The first time the UN ever published a global report on violence and children was 2006 and it was a report littered with concerns about the lack of reliable data. Some countries had no data at all – a situation with even less transparency when it comes to the youngest children.

What the reporting did find was the magnitude of the problem: it is spread across Northern and Southern countries; estimates suggest that at least 275 million children suffer from domestic violence annually; 86% of children 2 to 14 experience physical or psychological aggression; and an unknown amount are exposed to violence in the community.

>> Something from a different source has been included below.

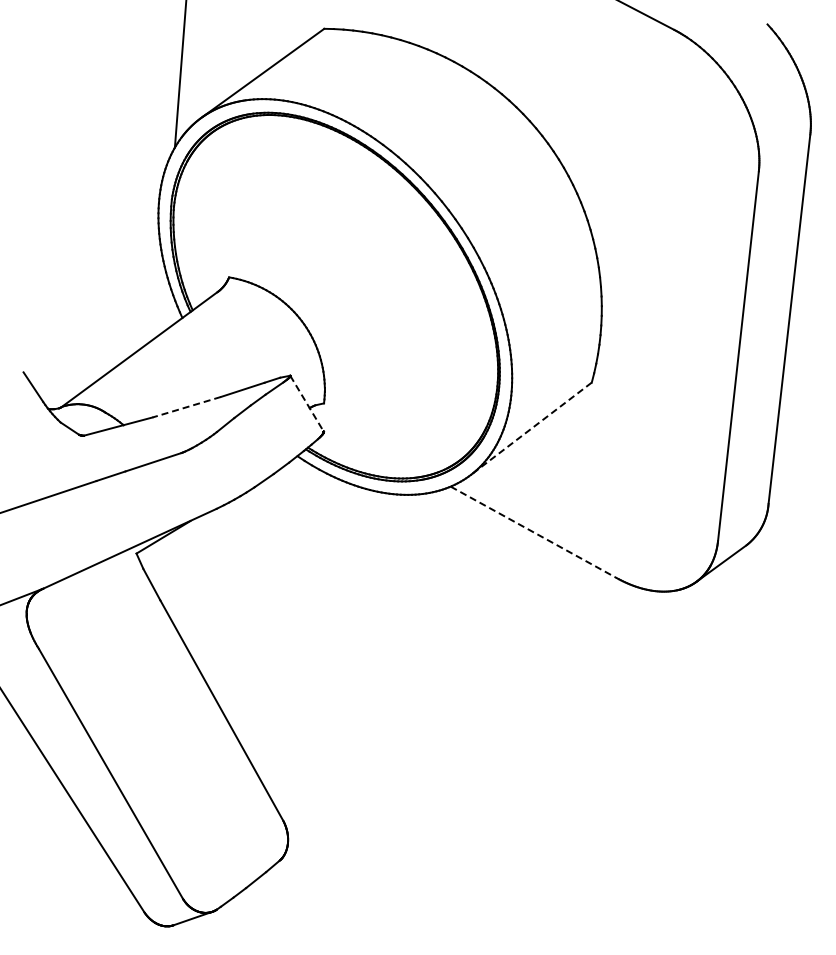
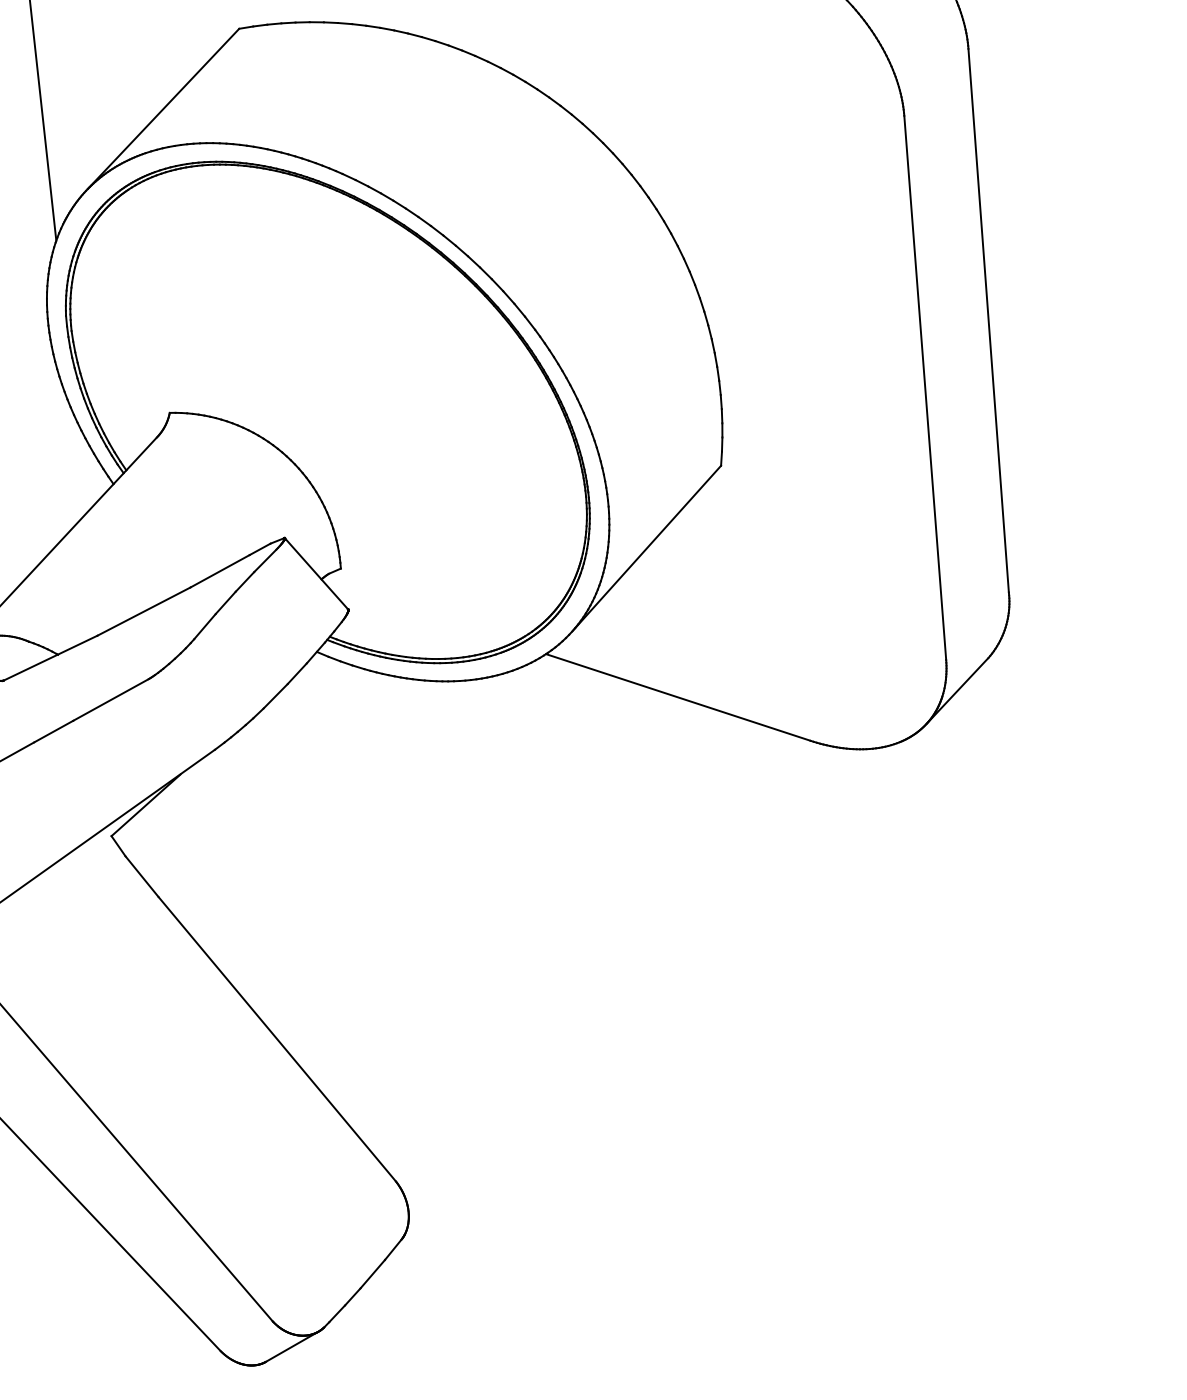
line: (306, 403) -> (315, 573), dashed -> solid
line: (186, 407) -> (143, 612), dashed -> solid
line: (531, 428) -> (646, 548), dashed -> solid
line: (533, 532) -> (677, 697), dashed -> solid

This last aspect is of particular concern in the Americas and Israel. In the Americas, drug-related violence is rising at alarming rates. Our own research and projects in this region have found parents refusing to let their children outside, and 5-year-olds expressing their desires to become drug kingpins in the future.

This problem was highlighted in the strategic planning process because of the unique vulnerabilities of young children and the profound, lifelong impacts that violence can have on their development.

The youngest children are, first and foremost, the least protected. They are physically weaker, have fewer people to talk to (if they talk at all) and are less able to understand and manage the harmful social and emotional consequences of violence.

Recent research in the area of brain development has affirmed this, demonstrating the particular sensitivities of the young child’s brain to high levels of emotional stress. This research posits similar consequences both for those who are targets of direct violence and those who experience it only as witnesses.

The best single predictor of violence as an adult, as both victim and as aggressor, is the experience of violence in childhood.

Our preliminary research to find out who is addressing this problem, and how, found major gaps both in terms of the global understanding of the problem and the commitment of resources to address it.

International funding is scarce, and government agencies with a mandate for this specific concern are usually very weak, lack resources and are among the last to be considered in budgetary allocations. Very few private foundations have taken up this problem and none have done so exclusively from the perspective of the youngest children.

We have a foothold in this area, which we can use to break new ground and complement the existing global trends that favor legislative approaches and measures of special protection. While both of these are needed, legislation alone is insufficient and there is a gap in efforts to prevent violence and tackle the problem in such a way that considers the unique vulnerabilities of the youngest children.

Though only in their nascent stages, our experience has ranged from community-based initiatives to create ‘safe spaces’ for kids, hearts and minds campaigns, stress reduction through economic incentives and improved labor policy and efforts to measure and monitor child security in ways that produce reliable data.

Each of these has brought us into contact with ‘unlikely stakeholders’, from manufacturing associations in Mexico to community radio stations in Colombia – the kinds of new relationships we expect in the future.